3.3 Upper Confidence Bound (UCB)

Another approach for the acquisition function is based on the upper confidence bound (UCB) of the prediction site, based on multi-armed bandit problem. The guiding principle behind this approach is to be optimistic in the face of uncertainty, thus come with a pure exploration approach. Given a random function model, the Gaussian Process UCB acquisition function is obtained by:

\[\begin{equation} \alpha_{GP-UCB}(x) = \mu(x) + \nu\cdot \sigma(x) \end{equation}\]

with \(\nu\) is the upper confidence parameter.
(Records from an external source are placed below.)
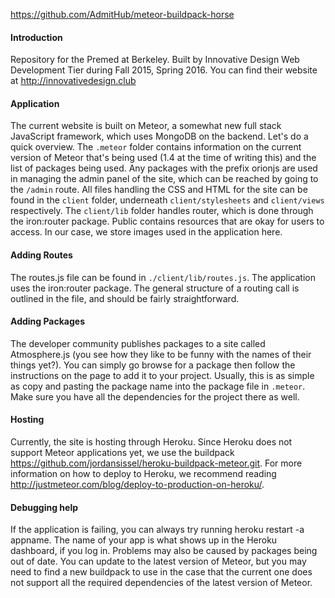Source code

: 
https://github.com/AdmitHub/meteor-buildpack-horse

#### Introduction
Repository for the Premed at Berkeley. Built by Innovative Design Web Development Tier during Fall 2015, Spring 2016. You can find their website at <http://innovativedesign.club>

#### Application
The current website is built on Meteor, a somewhat new full stack JavaScript framework, which uses MongoDB on the backend. Let's do a quick overview. The `.meteor` folder contains information on the current version of Meteor that's being used (1.4 at the time of writing this) and the list of packages being used. Any packages with the prefix orionjs are used in managing the admin panel of the site, which can be reached by going to the `/admin` route. All files handling the CSS and HTML for the site can be found in the `client` folder, underneath `client/stylesheets` and `client/views` respectively. The `client/lib` folder handles router, which is done through the iron:router package. Public contains resources that are okay for users to access. In our case, we store images used in the application here.

#### Adding Routes
The routes.js file can be found in `./client/lib/routes.js`. The application uses the iron:router package. The general structure of a routing call is outlined in the file, and should be fairly straightforward.

#### Adding Packages
The developer community publishes packages to a site called Atmosphere.js (you see how they like to be funny with the names of their things yet?). You can simply go browse for a package then follow the instructions on the page to add it to your project. Usually, this is as simple as copy and pasting the package name into the package file in `.meteor`. Make sure you have all the dependencies for the project there as well.

#### Hosting
Currently, the site is hosting through Heroku. Since Heroku does not support Meteor applications yet, we use the buildpack <https://github.com/jordansissel/heroku-buildpack-meteor.git>. For more information on how to deploy to Heroku, we recommend reading <http://justmeteor.com/blog/deploy-to-production-on-heroku/>.

#### Debugging help
If the application is failing, you can always try running heroku restart -a appname. The name of your app is what shows up in the Heroku dashboard, if you log in. Problems may also be caused by packages being out of date. You can update to the latest version of Meteor, but you may need to find a new buildpack to use in the case that the current one does not support all the required dependencies of the latest version of Meteor.
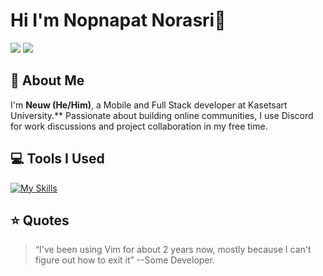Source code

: <!--
**nopnapatn/nopnapatn** is a ✨ _special_ ✨ repository because its `README.md` (this file) appears on your GitHub profile.

Here are some ideas to get you started:

- 🔭 I’m currently working on ...
- 🌱 I’m currently learning ...
- 👯 I’m looking to collaborate on ...
- 🤔 I’m looking for help with ...
- 💬 Ask me about ...
- 📫 How to reach me: ...
- 😄 Pronouns: ...
- ⚡ Fun fact: ...
-->

# Hi I'm Nopnapat Norasri👋

[![](https://img.shields.io/badge/website-000000?style=for-the-badge&logo=About.me&logoColor=white)]()
[![](https://img.shields.io/badge/LinkedIn-0077B5?style=for-the-badge&logo=linkedin&logoColor=white)](https://www.linkedin.com/in/nopnapat-norasri/)

## 💫 About Me

I'm **Neuw (He/Him)**, a Mobile and Full Stack developer at Kasetsart University.\*\* Passionate about building online communities, I use Discord for work discussions and project collaboration in my free time.

## 💻 Tools I Used

[![My Skills](https://skillicons.dev/icons?i=ts,js,neovim,go,vscode,flutter,react,tailwindcss,html,css,next,nuxt,docker,firebase,mysql,git,github,markdown)](https://skillicons.dev)

## ⭐️ Quotes

> “I've been using Vim for about 2 years now, mostly because I can't figure out how to exit it”
> --Some Developer.
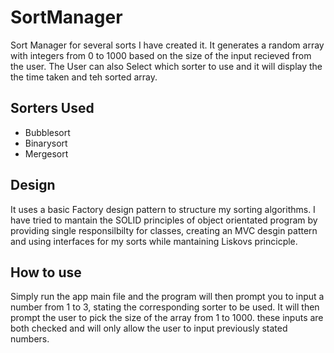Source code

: # SortManager
Sort Manager for several sorts I have created it. It generates a random array with integers from 0 to 1000 based on the size of the input recieved from the user. The User can also Select which sorter to use and it will display the the time
taken and teh sorted array. 

## Sorters Used
* Bubblesort
* Binarysort
* Mergesort

## Design
It uses a basic Factory design pattern to structure my sorting algorithms. I have tried to mantain the SOLID principles of object orientated program by providing single responsilbilty for classes, creating an MVC desgin pattern and 
using interfaces for my sorts while mantaining Liskovs princicple. 

## How to use 
Simply run the app main file and the program will then prompt you to input a number from 1 to 3, stating the corresponding sorter to be used. It will then prompt the user to pick the size of the array from 1 to 1000.
these inputs are both checked and will only allow the user to input previously stated numbers. 

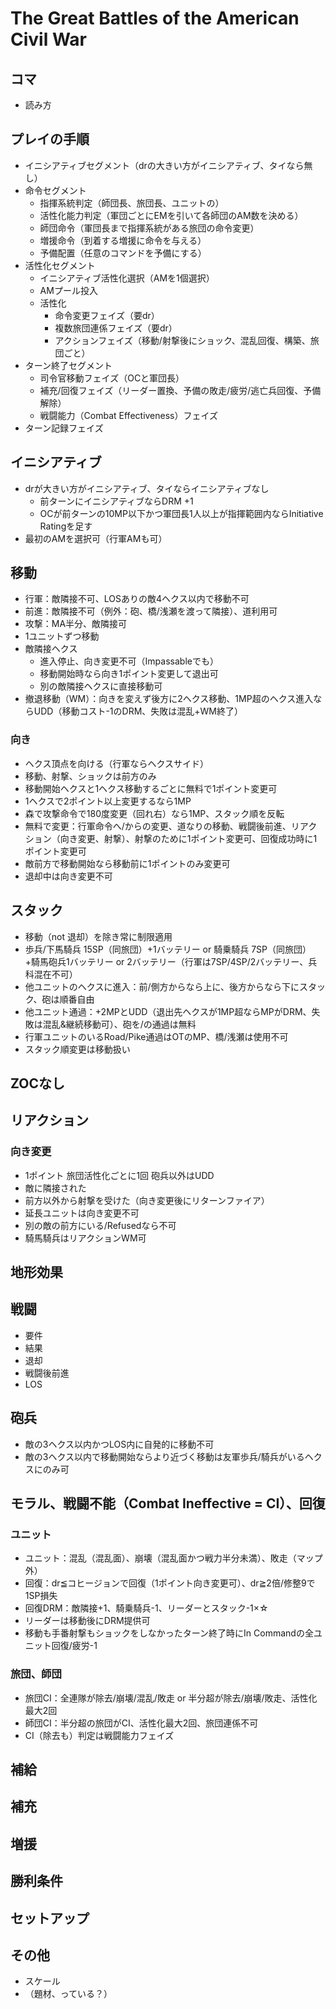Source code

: # The Great Battles of the American Civil War
## コマ
- 読み方

## プレイの手順
- イニシアティブセグメント（drの大きい方がイニシアティブ、タイなら無し）
- 命令セグメント
	- 指揮系統判定（師団長、旅団長、ユニットの）
	- 活性化能力判定（軍団ごとにEMを引いて各師団のAM数を決める）
	- 師団命令（軍団長まで指揮系統がある旅団の命令変更）
	- 増援命令（到着する増援に命令を与える）
	- 予備配置（任意のコマンドを予備にする）
- 活性化セグメント
	- イニシアティブ活性化選択（AMを1個選択）
	- AMプール投入
	- 活性化
		- 命令変更フェイズ（要dr）
		- 複数旅団連係フェイズ（要dr）
		- アクションフェイズ（移動/射撃後にショック、混乱回復、構築、旅団ごと）
- ターン終了セグメント
	- 司令官移動フェイズ（OCと軍団長）
	- 補充/回復フェイズ（リーダー置換、予備の敗走/疲労/逃亡兵回復、予備解除）
	- 戦闘能力（Combat Effectiveness）フェイズ
- ターン記録フェイズ

## イニシアティブ
- drが大きい方がイニシアティブ、タイならイニシアティブなし
	- 前ターンにイニシアティブならDRM +1
	- OCが前ターンの10MP以下かつ軍団長1人以上が指揮範囲内ならInitiative Ratingを足す
- 最初のAMを選択可（行軍AMも可）

## 移動

- 行軍：敵隣接不可、LOSありの敵4ヘクス以内で移動不可
- 前進：敵隣接不可（例外：砲、橋/浅瀬を渡って隣接）、道利用可
- 攻撃：MA半分、敵隣接可
- 1ユニットずつ移動
- 敵隣接ヘクス
	- 進入停止、向き変更不可（Impassableでも）
	- 移動開始時なら向き1ポイント変更して退出可
	- 別の敵隣接ヘクスに直接移動可
- 撤退移動（WM）：向きを変えず後方に2ヘクス移動、1MP超のヘクス進入ならUDD（移動コスト-1のDRM、失敗は混乱+WM終了）
### 向き
- ヘクス頂点を向ける（行軍ならヘクスサイド）
- 移動、射撃、ショックは前方のみ
- 移動開始ヘクスと1ヘクス移動するごとに無料で1ポイント変更可
- 1ヘクスで2ポイント以上変更するなら1MP
- 森で攻撃命令で180度変更（回れ右）なら1MP、スタック順を反転
- 無料で変更：行軍命令へ/からの変更、道なりの移動、戦闘後前進、リアクション（向き変更、射撃）、射撃のために1ポイント変更可、回復成功時に1ポイント変更可
- 敵前方で移動開始なら移動前に1ポイントのみ変更可
- 退却中は向き変更不可

## スタック
- 移動（not 退却）を除き常に制限適用
- 歩兵/下馬騎兵 15SP（同旅団）+1バッテリー or 騎乗騎兵 7SP（同旅団）+騎馬砲兵1バッテリー or 2バッテリー（行軍は7SP/4SP/2バッテリー、兵科混在不可）
- 他ユニットのヘクスに進入：前/側方からなら上に、後方からなら下にスタック、砲は順番自由
- 他ユニット通過：+2MPとUDD（退出先ヘクスが1MP超ならMPがDRM、失敗は混乱&継続移動可）、砲を/の通過は無料
- 行軍ユニットのいるRoad/Pike通過はOTのMP、橋/浅瀬は使用不可
- スタック順変更は移動扱い

## ZOCなし

## リアクション
### 向き変更
- 1ポイント 旅団活性化ごとに1回 砲兵以外はUDD 
- 敵に隣接された
- 前方以外から射撃を受けた（向き変更後にリターンファイア）
- 延長ユニットは向き変更不可
- 別の敵の前方にいる/Refusedなら不可
- 騎馬騎兵はリアクションWM可

## 地形効果

## 戦闘
- 要件
- 結果
- 退却
- 戦闘後前進
- LOS

## 砲兵
- 敵の3ヘクス以内かつLOS内に自発的に移動不可
- 敵の3ヘクス以内で移動開始ならより近づく移動は友軍歩兵/騎兵がいるヘクスにのみ可

## モラル、戦闘不能（Combat Ineffective = CI）、回復
### ユニット
- ユニット：混乱（混乱面）、崩壊（混乱面かつ戦力半分未満）、敗走（マップ外）
- 回復：dr≦コヒージョンで回復（1ポイント向き変更可）、dr≧2倍/修整9で1SP損失
- 回復DRM：敵隣接+1、騎乗騎兵-1、リーダーとスタック-1×☆
- リーダーは移動後にDRM提供可
- 移動も手番射撃もショックをしなかったターン終了時にIn Commandの全ユニット回復/疲労-1

### 旅団、師団
- 旅団CI：全連隊が除去/崩壊/混乱/敗走 or 半分超が除去/崩壊/敗走、活性化最大2回
- 師団CI：半分超の旅団がCI、活性化最大2回、旅団連係不可
- CI（除去も）判定は戦闘能力フェイズ

## 補給

## 補充

## 増援

## 勝利条件

## セットアップ

## その他
- スケール
- （題材、っている？）

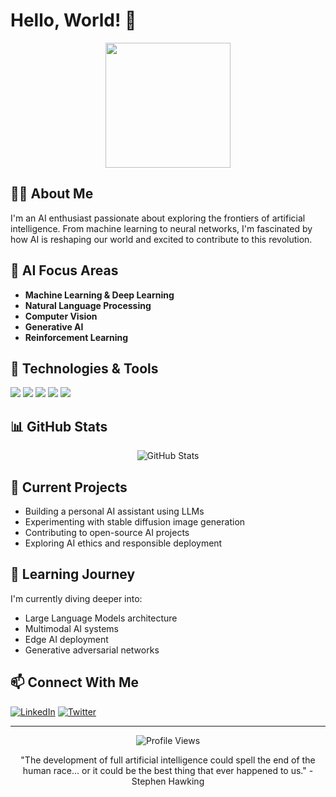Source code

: # Hello, World! 👋 

<div align="center">
  <img src="https://media.giphy.com/media/v1.Y2lkPTc5MGI3NjExZjM4NWIzYzY4YzZlMmRhOWRlMDEyMzM4YTY2OWRkODEwOWQ1NTM1YiZlcD12MV9pbnRlcm5hbF9naWZzX2dpZklkJmN0PWc/077i6AULCXc0FKTj9s/giphy.gif" width="200"/>
</div>

## 👨‍💻 About Me

I'm an AI enthusiast passionate about exploring the frontiers of artificial intelligence. From machine learning to neural networks, I'm fascinated by how AI is reshaping our world and excited to contribute to this revolution.

## 🤖 AI Focus Areas

- **Machine Learning & Deep Learning**
- **Natural Language Processing**
- **Computer Vision**
- **Generative AI**
- **Reinforcement Learning**

## 🔧 Technologies & Tools

![](https://img.shields.io/badge/Code-Python-informational?style=flat&logo=python&logoColor=white&color=2bbc8a)
![](https://img.shields.io/badge/Tools-TensorFlow-informational?style=flat&logo=tensorflow&logoColor=white&color=2bbc8a)
![](https://img.shields.io/badge/Tools-PyTorch-informational?style=flat&logo=pytorch&logoColor=white&color=2bbc8a)
![](https://img.shields.io/badge/Tools-Scikit_Learn-informational?style=flat&logo=scikit-learn&logoColor=white&color=2bbc8a)
![](https://img.shields.io/badge/Tools-Hugging_Face-informational?style=flat&logo=huggingface&logoColor=white&color=2bbc8a)

## 📊 GitHub Stats

<div align="center">
  <img src="https://github-readme-stats.vercel.app/api?username=YourUsername&show_icons=true&theme=radical" alt="GitHub Stats" />
</div>

## 🧠 Current Projects

- Building a personal AI assistant using LLMs
- Experimenting with stable diffusion image generation
- Contributing to open-source AI projects
- Exploring AI ethics and responsible deployment

## 🌱 Learning Journey

I'm currently diving deeper into:
- Large Language Models architecture
- Multimodal AI systems
- Edge AI deployment
- Generative adversarial networks

## 📫 Connect With Me

[![LinkedIn](https://img.shields.io/badge/LinkedIn-0077B5?style=for-the-badge&logo=linkedin&logoColor=white)](https://linkedin.com/in/Dendirivaldi)
[![Twitter](https://img.shields.io/badge/Twitter-1DA1F2?style=for-the-badge&logo=twitter&logoColor=white)](https://twitter.com/YourUsername)

---

<div align="center">
  <img src="https://komarev.com/ghpvc/?username=YourUsername&color=blueviolet" alt="Profile Views"/>
  <p>"The development of full artificial intelligence could spell the end of the human race... or it could be the best thing that ever happened to us." - Stephen Hawking</p>
</div>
Bellow this the example of the three common acquisition functions and their settings to locate the next datapoint \(x_{n+1}\) for the posterior surrogate distribution.


3.4 Optimize the acquisition function

To find the next observation point at which to sample, we still need to maximize the acquisition function \(\alpha\), thus updating the posterior surrogate model to become approximate with black box \(f\). Unlike the objective function \(f\), \(\alpha\) can be cheaply optimized. However, due to the nature of Bayesian Optimization which receives various type of input space, optimizing \(\alpha\) often have the challenge as in non-convex or multi-modal optimization problems. For continuous input space, some approaches for optimization are space partitioning methods (e.g., DIRECT, LOGO) or gradient based methods (local search).

IV. Summarization

In short, Bayesian Optimization is a probabilistic optimization based on Bayesian inference to find the global optimal for a black-box objective function \(f(.)\). BayesOpt accepts various types of input \(x\) from continuous space, discrete or combinatorial space (sequences, tree, graphs, sets,…), and hybrid space (the mixture of discrete and continuous variables).


The key idea of Bayesian Optimization is building a surrogate statistical model \(\mathcal{N}\) over the black-box objective function \(f\) and used it to indirectly search for the global optimal point \(x^*\) through a loop. For each step \(n\), an acquisition function \(\alpha\) over \(\mathcal{N}\) is then maximized to sample the next queries sample \(x_{n+1}\) with a far cheaper optimization cost. This new sample \(x_{n+1}\) is then observed by \(f\) to augment the observed data \(\mathcal{D}\) and update \(\mathcal{N}\) to reduce its uncertainty and become approximate with \(f\) by Bayesian Inference \((2)\). Finally, the global optimal \(f(x^*)\) can be found via \(\mathcal{N}\). A more detail algorithm of Bayesian Optimization is presented as follow:


For the statistical surrogate model, the most common choice is Gaussian Process \((3)\) that assumes the uncertainty of the observation \(f(x)\) on any arbitrary point \(x\) follows the normal distribution \(\mathcal{N}(\mu, \sigma)\). Among the acquisition functions, the most common choice is Expected improvement \((8)\) that identifies the next data point \(x_{n+1}\) by maximizing the expectation of the improvement between \(f(x_{n+1})\) and the current maximal observation \(f(x^+)\).

One common practical application for Bayesian Optimization is hyperparameter optimization for training deep learning models, where the deep model can be inferred as a black box, the hyperparameters are hybrid inputs, and the goal is to find the optimal set of hyperparameters so that the deep model can achieve the best performance.